In this experiment, considering that the number of models $k=6$ and the number of datasets $N=45$ are relatively large, it can be considered that ${\tau }_{{\mathcal{X}}^2}\sim {\mathcal{X}}^2(k-1)$. Calculated by MATLAB, ${\tau }_F=39.9503$, which is much larger than the critical value 2.2551 of the $\mathcal{F}$ test when $k=6,n=45$. Therefore, it can be accepted that in the case of confidence level $\alpha =0.05$, reject the null hypothesis $H_0$ and accept the alternative hypothesis $H_1$ (that is, the probability of error in the judgment of rejecting the null hypothesis is 5%).

Based on this, in order to further distinguish the performance of each model, we performed post hoc test detection based on the Nemenyi test on the above experimental results. First, we calculate the critical distance (CD) of average ranking difference under this set of data through

$$CD=q_{\alpha }\sqrt{{\displaystyle \frac{K(K+1)}{6N}}},$$

(60)

where $q_{\alpha }$ represents the critical value in the Nemenyi test. In the case of $k=6,\alpha =0.05$, the critical value is $q_{\alpha }=2.850$. By calculation, $CD=1.1241$. According to the above experimental results, we have drawn Figure 4. In the figure, we use a vertical line to represent the critical region, and the midpoint of the line is the average rank of the model. If two lines do not overlap, then we can draw into the conclusion that these two model differ from each other significantly, otherwise, the former bears some resemblance to the latter. For example, the rank value of RSRRW is 1.22, and the rank value of RSLSR is 2.77. Their corresponding vertical lines do not overlap, so there is a significant difference between the two at the confidence level of 0.05. Therefore, RSSRW significantly outperforms RSLSR in the cross-session emotion recognition task.

4.4. EEG Spatial-Frequency Activation Patterns Mining

For the feature weight $\Theta$ obtained in our experiment, we can determine the contribution of each frequency band and lead in emotion recognition according to the corresponding relationship between spectral features and EEG frequency bands and channels [33]. The average band importance for all 45 experiments is shown in Figure 5a, from which we can find that the $Gamma$ band contributes the most in distinguishing different emotional states. Based on the consensus that brain regions may correlate differently with the occurrence of affective effects, we can also determine the importance of different EEG channels by feature weights $\Theta$. As shown in Figure 5b, we show channel importance on the EEG topography and find that channels in the temporal and parietal lobes have higher importance. In Figure 6, we show the weight values of the top 10 channels. We believe that $P7,CP2,TP8,CZ,FC5,TP7,F8,T7,FPZ\mathrm{and}P8$ have high importance for the cross session emotion recognition task. The layout of the 10 key leads is shown in Figure 7.

[RECORD SET]:
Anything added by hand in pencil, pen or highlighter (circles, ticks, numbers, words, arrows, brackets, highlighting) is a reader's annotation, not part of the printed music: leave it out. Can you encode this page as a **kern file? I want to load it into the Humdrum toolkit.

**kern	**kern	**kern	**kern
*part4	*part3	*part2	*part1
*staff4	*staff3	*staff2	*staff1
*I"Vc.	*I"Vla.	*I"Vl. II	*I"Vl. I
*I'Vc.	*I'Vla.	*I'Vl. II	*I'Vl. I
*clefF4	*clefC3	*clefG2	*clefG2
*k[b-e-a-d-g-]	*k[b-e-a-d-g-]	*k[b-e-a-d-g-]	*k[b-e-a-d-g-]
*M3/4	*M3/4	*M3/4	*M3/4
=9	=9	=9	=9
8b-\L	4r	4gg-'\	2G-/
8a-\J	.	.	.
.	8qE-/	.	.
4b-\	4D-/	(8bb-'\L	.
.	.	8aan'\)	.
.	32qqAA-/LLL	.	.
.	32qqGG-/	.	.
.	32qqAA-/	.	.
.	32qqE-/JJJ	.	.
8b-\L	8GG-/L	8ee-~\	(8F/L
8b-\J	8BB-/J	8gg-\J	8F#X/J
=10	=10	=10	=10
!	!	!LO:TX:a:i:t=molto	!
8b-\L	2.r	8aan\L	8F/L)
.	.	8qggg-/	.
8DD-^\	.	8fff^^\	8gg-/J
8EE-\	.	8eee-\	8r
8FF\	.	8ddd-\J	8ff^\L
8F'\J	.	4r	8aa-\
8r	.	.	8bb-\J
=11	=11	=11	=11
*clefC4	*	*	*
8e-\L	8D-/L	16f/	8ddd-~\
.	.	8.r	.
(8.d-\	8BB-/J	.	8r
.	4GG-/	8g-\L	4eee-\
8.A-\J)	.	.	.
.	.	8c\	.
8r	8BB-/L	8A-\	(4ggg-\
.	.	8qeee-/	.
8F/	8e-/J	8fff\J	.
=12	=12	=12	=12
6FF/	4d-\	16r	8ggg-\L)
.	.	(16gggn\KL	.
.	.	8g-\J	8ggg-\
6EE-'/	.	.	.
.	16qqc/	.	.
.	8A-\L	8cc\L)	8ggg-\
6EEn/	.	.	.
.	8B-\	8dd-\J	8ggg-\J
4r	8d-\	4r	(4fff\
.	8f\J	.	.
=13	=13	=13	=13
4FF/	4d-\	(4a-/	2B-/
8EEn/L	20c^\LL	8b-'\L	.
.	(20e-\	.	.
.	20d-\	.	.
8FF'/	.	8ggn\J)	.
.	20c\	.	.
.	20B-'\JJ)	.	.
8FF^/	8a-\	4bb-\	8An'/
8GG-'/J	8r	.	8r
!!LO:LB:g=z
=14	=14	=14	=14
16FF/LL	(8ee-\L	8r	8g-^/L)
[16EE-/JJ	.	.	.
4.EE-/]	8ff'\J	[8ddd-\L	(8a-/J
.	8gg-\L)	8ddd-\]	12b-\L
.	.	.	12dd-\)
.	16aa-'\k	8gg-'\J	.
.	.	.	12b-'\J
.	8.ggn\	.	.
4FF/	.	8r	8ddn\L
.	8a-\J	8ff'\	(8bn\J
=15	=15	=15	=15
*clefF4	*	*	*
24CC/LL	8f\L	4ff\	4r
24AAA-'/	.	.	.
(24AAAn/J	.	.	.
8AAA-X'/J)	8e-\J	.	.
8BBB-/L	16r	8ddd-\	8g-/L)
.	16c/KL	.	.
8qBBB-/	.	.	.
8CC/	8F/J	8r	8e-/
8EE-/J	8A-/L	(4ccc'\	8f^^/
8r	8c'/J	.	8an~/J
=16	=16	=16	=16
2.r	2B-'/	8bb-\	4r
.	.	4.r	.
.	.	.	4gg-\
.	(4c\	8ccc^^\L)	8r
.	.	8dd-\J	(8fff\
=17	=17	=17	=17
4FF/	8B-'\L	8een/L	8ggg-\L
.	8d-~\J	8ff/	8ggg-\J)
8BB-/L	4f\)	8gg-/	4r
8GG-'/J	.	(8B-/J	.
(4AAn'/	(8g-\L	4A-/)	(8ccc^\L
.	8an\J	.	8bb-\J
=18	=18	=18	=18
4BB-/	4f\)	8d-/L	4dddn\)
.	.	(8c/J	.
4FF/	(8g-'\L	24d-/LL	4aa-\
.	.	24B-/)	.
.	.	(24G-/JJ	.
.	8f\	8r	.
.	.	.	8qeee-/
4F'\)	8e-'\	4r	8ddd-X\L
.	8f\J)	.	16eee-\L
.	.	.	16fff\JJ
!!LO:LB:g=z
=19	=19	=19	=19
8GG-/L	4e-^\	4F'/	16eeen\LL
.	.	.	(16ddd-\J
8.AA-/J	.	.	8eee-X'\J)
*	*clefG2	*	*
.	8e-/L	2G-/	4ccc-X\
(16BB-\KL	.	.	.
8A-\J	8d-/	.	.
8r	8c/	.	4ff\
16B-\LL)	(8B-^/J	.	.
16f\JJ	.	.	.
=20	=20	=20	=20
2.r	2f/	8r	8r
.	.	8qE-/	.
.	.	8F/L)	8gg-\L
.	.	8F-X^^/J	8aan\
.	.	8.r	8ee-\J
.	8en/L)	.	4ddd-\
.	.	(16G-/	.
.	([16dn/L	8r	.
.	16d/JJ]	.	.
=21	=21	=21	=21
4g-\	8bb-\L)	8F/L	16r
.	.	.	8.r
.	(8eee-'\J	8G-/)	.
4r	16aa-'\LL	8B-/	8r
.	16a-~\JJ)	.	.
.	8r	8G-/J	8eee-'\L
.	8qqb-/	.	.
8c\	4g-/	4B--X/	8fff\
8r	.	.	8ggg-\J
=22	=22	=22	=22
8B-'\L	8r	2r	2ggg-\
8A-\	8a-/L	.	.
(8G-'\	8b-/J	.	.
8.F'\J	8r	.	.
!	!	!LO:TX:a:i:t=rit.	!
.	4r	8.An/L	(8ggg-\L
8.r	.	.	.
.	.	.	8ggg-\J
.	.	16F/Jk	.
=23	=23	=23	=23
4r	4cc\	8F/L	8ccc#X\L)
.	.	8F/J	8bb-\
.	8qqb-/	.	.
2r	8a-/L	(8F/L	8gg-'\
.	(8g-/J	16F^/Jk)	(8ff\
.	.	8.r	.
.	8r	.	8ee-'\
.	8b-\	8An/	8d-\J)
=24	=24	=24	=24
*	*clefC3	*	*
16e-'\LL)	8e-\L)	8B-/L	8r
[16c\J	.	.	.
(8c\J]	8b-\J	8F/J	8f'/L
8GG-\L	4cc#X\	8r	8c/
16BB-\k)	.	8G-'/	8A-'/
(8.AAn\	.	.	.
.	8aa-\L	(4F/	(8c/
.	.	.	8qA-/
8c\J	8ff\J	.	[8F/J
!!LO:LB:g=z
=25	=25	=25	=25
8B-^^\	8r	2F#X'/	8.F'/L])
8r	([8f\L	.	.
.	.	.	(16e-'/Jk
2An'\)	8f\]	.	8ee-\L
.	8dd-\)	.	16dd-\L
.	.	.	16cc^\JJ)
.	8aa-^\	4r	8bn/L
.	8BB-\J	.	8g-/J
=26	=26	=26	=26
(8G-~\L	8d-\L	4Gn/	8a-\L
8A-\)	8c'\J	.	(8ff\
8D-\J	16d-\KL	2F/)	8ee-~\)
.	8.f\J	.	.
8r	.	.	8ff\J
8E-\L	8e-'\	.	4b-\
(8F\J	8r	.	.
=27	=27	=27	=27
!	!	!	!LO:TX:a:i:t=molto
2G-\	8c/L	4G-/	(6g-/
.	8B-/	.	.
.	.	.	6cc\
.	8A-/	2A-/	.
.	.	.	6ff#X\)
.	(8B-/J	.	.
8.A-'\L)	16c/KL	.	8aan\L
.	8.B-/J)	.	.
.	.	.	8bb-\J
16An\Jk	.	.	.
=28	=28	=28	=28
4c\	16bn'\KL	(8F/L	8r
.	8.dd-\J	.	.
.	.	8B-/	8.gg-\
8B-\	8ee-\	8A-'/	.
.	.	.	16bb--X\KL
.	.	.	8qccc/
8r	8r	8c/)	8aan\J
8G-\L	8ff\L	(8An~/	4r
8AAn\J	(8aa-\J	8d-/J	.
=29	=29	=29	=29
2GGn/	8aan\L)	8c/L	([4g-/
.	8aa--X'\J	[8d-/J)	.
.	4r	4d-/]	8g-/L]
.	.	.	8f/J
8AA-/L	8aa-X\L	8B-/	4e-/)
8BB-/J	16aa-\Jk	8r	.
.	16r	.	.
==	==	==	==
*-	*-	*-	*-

[EXERCISE PROMPT]:
Answer these questions from the EEG emotion recognition text:
1. What value was calculated for τ_F?
2. What critical value q_α is used in the Nemenyi test when k=6 and α=0.05?
3. In which lobes do the channels show higher importance on the EEG topography?

[EXERCISE RESULT]:
1. 39.9503
2. 2.850
3. The temporal and parietal lobes